It’s a Long Day at the Ballpark
The halo is tightening.
No more monkeying around.
The red has risen from the jersey to the cheeks, and that spirit in the sky is about to rain.
The newly named Mad As Heck Angels of Anaheim came home Tuesday to boos, a major benching and a desperate bullpen injection.
None of which prevented them from falling two games behind a team they should cream.
The 2-1, 11-inning loss to the Oakland Athletics in the first of this three-game showdown was but another stone in the eye of a once-pleasant giant who is now about two slingshots shy of full distress.
“The talent is here,” said General Manager Bill Stoneman tightly before the game. “The production has to happen.”
So it was that, before engaging the A’s, Tuesday the Angels stared down themselves.
First, they benched, for maybe the rest of the season, the guy who had the biggest clutch hit in Southern California last year.
“I’m not mad at them for doing it,” said struggling Steve Finley slowly, angst in every syllable. “I’m mad at myself for not getting it right.”
Second, they acquired a left-handed reliever who had recently been dumped from the San Francisco Giants after ripping their manager.
“He was a guy who was available,” effused Stoneman of lefty Jason Christiansen.
Then, by normally gentle Anaheim fans, they were booed.
They were booed for hitting only two balls out of the infield in the first six innings against Barry Zito.
They were booed for striking out four times in those six innings without taking the bat off their shoulders.
There should have been more boos for Vladimir Guerrero, the most valuable player who needs to understand three more important words.
Take a pitch!
Guerrero swung and weakly hit the first pitch in each of his first three at-bats, all outs. Then, in the ninth inning, when Zito was trying to walk him, Guerrero swung at three of the six pitches for an eventual strikeout.
Finally, with two runners on base and two out in the 11th, Guerrero looked at the first pitch, then swung at the next two, breaking his bat and grounding out to end the game,.
While the underachievers weren’t booed lustily, they were booed loud enough for the displeasure to be heard in a luxury box occupied by owner Arte Moreno and his buddy, Gov. Arnold Schwarzenegger.
I’ll be back?
This is a team that is more experienced, more decorated, and far better paid than the A’s.
This is a team that has a far easier September schedule than the A’s, and players who have been there and know what to do with it.
These Angels blowing a 12 1/2 -game lead to a team of Zito, Eric Chavez and 23 Scott Somethingoranothers would weigh as heavy as a bag of Donnie Moore split-finger fastballs.
The air was so thick around Anaheim on Tuesday afternoon, Angel Manager Mike Scioscia gave a pregame pep talk ... to the media.
“We feel we know this group of guys, and they’re not going to melt,” said Scioscia. “It’s going to be tough, there’s no sugar-coating it.
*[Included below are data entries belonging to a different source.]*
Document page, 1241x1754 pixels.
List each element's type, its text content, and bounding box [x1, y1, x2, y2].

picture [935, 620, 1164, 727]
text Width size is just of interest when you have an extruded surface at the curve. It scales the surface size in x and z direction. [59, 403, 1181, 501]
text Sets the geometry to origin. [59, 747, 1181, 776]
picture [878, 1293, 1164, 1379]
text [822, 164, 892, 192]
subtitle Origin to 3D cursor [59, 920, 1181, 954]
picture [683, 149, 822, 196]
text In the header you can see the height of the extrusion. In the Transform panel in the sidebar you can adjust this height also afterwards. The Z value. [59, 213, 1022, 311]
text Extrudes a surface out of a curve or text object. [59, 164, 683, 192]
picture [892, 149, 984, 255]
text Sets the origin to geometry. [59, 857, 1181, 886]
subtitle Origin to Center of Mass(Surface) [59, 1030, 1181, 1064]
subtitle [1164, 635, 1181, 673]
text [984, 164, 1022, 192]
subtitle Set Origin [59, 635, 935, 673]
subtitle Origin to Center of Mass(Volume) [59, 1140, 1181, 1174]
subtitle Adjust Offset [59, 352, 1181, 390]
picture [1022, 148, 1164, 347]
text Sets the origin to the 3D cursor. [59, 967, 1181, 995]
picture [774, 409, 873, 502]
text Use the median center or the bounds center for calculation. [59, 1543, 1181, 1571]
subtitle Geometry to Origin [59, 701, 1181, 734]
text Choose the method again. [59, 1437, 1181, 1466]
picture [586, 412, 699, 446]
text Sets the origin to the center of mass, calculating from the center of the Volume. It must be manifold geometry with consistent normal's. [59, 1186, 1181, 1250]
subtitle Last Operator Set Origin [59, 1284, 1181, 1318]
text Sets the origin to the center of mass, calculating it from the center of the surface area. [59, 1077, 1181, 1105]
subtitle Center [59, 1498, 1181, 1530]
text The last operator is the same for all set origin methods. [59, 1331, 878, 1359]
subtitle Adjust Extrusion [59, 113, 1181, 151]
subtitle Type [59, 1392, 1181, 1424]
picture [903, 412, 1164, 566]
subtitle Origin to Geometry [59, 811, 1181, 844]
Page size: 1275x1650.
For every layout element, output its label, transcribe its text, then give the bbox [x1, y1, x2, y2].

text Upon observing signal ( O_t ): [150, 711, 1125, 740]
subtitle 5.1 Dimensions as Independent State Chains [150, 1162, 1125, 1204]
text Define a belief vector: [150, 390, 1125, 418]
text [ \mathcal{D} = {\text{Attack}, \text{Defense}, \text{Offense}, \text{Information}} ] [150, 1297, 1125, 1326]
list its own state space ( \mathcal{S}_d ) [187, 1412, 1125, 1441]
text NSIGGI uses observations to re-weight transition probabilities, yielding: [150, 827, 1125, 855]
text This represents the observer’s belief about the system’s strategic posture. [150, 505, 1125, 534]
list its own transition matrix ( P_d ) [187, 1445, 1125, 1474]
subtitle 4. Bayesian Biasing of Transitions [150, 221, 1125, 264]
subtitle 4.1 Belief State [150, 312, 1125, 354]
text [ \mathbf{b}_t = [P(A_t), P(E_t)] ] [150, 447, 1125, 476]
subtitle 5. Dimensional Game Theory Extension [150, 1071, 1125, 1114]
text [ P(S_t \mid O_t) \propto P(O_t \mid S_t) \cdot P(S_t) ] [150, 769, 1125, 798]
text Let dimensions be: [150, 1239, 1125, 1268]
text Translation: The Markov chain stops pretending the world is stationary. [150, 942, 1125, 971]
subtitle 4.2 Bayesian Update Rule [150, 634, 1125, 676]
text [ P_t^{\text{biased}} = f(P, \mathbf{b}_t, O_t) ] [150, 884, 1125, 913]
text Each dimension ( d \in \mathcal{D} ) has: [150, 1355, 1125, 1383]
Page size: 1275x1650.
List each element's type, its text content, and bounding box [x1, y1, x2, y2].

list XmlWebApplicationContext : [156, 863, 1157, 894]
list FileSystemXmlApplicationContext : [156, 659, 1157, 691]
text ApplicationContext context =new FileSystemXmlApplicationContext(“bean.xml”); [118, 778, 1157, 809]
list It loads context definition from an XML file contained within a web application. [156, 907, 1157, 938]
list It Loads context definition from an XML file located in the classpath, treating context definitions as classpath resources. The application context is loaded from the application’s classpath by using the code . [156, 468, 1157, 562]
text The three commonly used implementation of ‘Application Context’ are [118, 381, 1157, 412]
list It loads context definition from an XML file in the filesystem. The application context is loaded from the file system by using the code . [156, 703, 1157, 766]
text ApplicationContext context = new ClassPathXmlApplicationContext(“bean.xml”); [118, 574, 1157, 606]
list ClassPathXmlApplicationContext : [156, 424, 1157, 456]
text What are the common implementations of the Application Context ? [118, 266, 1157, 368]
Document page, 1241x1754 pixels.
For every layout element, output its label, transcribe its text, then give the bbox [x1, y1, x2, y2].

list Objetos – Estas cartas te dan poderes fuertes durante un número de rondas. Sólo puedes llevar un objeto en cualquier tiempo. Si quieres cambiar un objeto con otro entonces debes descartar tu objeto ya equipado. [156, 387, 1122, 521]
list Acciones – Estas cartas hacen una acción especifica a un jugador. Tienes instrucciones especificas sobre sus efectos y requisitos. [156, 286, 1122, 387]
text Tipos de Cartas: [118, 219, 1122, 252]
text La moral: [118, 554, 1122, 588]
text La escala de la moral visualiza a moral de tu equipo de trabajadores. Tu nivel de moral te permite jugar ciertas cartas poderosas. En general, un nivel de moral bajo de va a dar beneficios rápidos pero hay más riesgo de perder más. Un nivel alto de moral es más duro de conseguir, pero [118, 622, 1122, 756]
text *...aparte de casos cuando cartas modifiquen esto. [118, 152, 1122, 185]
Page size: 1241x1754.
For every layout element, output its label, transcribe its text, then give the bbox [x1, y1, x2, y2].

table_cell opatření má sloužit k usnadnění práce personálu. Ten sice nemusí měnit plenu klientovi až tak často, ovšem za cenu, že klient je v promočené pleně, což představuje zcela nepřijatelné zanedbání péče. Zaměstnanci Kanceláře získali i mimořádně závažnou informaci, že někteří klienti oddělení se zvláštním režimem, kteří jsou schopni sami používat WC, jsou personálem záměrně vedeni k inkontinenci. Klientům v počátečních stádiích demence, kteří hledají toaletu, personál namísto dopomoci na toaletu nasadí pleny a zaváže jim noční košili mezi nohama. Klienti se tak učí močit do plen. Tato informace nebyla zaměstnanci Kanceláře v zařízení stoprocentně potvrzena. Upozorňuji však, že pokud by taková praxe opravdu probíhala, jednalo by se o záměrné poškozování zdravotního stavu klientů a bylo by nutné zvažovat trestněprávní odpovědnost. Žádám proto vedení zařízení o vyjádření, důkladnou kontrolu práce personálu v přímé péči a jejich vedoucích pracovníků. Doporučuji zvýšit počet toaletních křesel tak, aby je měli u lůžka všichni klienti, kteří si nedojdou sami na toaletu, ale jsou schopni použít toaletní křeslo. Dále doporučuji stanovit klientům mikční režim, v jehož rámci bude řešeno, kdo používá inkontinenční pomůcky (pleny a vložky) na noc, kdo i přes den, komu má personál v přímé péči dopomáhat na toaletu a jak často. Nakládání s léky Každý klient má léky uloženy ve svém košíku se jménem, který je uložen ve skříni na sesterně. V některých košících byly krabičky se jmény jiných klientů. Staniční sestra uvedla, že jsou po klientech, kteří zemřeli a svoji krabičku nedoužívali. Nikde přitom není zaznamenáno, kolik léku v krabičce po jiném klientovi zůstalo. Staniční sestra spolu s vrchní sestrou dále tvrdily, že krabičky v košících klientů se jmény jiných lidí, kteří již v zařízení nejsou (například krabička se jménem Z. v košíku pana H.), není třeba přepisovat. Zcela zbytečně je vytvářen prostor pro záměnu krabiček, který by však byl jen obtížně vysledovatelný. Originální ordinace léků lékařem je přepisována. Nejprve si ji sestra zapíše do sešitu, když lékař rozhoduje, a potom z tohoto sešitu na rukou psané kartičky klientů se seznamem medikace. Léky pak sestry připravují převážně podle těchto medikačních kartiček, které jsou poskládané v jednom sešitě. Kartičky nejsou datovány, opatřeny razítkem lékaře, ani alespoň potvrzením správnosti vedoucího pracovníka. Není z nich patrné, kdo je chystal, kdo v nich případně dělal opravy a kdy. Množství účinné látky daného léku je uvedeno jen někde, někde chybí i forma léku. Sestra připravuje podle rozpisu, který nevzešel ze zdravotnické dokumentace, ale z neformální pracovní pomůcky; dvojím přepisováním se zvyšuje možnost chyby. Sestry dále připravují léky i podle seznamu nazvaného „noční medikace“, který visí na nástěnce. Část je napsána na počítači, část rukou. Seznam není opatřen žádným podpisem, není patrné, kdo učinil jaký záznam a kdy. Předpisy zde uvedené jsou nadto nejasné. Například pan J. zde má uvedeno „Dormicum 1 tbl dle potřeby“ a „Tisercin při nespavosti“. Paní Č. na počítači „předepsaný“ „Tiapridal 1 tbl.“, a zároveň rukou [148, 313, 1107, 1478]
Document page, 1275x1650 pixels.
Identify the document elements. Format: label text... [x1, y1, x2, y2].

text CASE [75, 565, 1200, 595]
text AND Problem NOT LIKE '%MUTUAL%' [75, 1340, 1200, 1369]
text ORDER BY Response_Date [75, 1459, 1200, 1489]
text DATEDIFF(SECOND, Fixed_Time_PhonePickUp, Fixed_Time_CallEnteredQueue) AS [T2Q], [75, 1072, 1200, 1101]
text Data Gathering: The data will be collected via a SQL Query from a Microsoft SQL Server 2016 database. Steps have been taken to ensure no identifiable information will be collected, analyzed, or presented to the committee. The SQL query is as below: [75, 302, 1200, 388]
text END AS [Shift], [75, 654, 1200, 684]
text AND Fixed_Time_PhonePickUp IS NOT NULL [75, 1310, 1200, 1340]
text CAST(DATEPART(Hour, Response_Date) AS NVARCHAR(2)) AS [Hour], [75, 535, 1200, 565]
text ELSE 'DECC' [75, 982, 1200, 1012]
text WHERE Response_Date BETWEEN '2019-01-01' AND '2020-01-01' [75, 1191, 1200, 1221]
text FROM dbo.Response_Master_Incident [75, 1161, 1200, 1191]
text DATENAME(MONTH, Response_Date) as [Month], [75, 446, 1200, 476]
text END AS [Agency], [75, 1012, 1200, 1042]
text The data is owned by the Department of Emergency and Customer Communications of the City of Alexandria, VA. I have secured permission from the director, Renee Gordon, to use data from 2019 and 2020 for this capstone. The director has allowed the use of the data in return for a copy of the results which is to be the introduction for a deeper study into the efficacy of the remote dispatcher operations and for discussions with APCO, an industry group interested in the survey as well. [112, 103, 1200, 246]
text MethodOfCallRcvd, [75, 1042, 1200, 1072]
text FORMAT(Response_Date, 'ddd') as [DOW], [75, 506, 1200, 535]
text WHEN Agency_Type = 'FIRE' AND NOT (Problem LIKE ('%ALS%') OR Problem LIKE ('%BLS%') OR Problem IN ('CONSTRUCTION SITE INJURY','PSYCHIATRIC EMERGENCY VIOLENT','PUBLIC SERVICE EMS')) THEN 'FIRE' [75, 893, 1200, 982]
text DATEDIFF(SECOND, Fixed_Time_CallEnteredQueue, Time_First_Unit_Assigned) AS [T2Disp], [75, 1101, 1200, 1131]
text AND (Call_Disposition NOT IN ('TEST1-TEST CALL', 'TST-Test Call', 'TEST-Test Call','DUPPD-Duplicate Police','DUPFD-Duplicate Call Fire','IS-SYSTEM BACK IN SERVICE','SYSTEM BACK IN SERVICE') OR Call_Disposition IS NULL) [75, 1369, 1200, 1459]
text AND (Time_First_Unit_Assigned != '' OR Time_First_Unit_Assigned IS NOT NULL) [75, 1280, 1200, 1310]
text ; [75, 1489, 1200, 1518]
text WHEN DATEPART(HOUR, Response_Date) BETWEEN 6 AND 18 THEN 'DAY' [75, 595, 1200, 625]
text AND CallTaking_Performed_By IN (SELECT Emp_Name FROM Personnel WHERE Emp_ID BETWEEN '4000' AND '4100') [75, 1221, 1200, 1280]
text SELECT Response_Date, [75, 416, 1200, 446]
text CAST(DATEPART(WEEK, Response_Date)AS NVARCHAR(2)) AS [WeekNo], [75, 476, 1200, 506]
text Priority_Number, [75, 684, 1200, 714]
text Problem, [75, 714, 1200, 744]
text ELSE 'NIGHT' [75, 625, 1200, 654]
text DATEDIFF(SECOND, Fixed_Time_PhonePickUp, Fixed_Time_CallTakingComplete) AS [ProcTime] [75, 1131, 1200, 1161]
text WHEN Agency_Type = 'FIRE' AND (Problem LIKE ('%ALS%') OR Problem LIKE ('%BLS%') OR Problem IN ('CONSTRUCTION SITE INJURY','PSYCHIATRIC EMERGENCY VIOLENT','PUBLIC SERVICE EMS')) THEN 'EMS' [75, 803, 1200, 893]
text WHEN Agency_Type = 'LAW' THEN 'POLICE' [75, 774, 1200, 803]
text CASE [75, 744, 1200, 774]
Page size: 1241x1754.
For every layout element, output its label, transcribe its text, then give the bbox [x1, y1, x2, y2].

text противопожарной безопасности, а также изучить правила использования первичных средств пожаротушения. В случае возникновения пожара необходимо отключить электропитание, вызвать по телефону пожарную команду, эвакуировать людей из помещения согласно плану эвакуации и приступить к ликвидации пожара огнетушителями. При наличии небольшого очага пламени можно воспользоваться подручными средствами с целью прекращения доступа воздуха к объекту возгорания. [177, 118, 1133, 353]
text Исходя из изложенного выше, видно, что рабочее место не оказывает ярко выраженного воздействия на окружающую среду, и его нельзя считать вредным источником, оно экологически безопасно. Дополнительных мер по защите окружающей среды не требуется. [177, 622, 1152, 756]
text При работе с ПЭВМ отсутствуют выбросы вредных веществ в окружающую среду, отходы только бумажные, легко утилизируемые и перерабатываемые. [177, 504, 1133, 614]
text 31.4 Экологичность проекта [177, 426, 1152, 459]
But these guys are good at getting through the dog days.”
Yet these days are filled with a more worrisome bark, the offense missing long-departed Troy Glaus and, yes, even David Eckstein.
One substitute was supposed to be Finley, yet he injured his shoulder in the season’s second game and has never recovered.
A weak Angel offense could no longer absorb his .215 average with just nine homers -- including a .195 average with only one homer since the All-Star break -- so on Tuesday he was finally benched.
“There’s nobody else to blame but me,” said the ever-classy Finley. “They have given me opportunity after opportunity.”
He says he still thinks he can produce if given another opportunity, but the Angels may be out of patience.
“I have a lot of pride in what I do, and I still believe I’m going to make a difference,” Finley said. “I’m going to do everything in my power to make it back there.”
After dealing with the benching, the Angels addressed the bullpen. Sort of.
Seemingly needing a left-hander reliever since Jarrod Washburn faced David Ortiz last October, Stoneman finally found someone, although he looks a lot like just anyone.
Christiansen, 35, has a 5.36 ERA and allowed lefties to hit .253 against him -- worse than all Angel relievers.
The last time we heard from Christiansen, he was responding to Giant Manager Felipe Alou’s assertion that his bullpen was tired.
“He’s just now figuring it out?” Christiansen told reporters afterward. “Of course our arms are weary. We’re getting run through like a turnstile.”
Christiansen has pitched 46 innings -- less than all Angel relievers.
Yeah, that didn’t make much sense. Which makes as much sense as anything around here during these days of heavenly hell.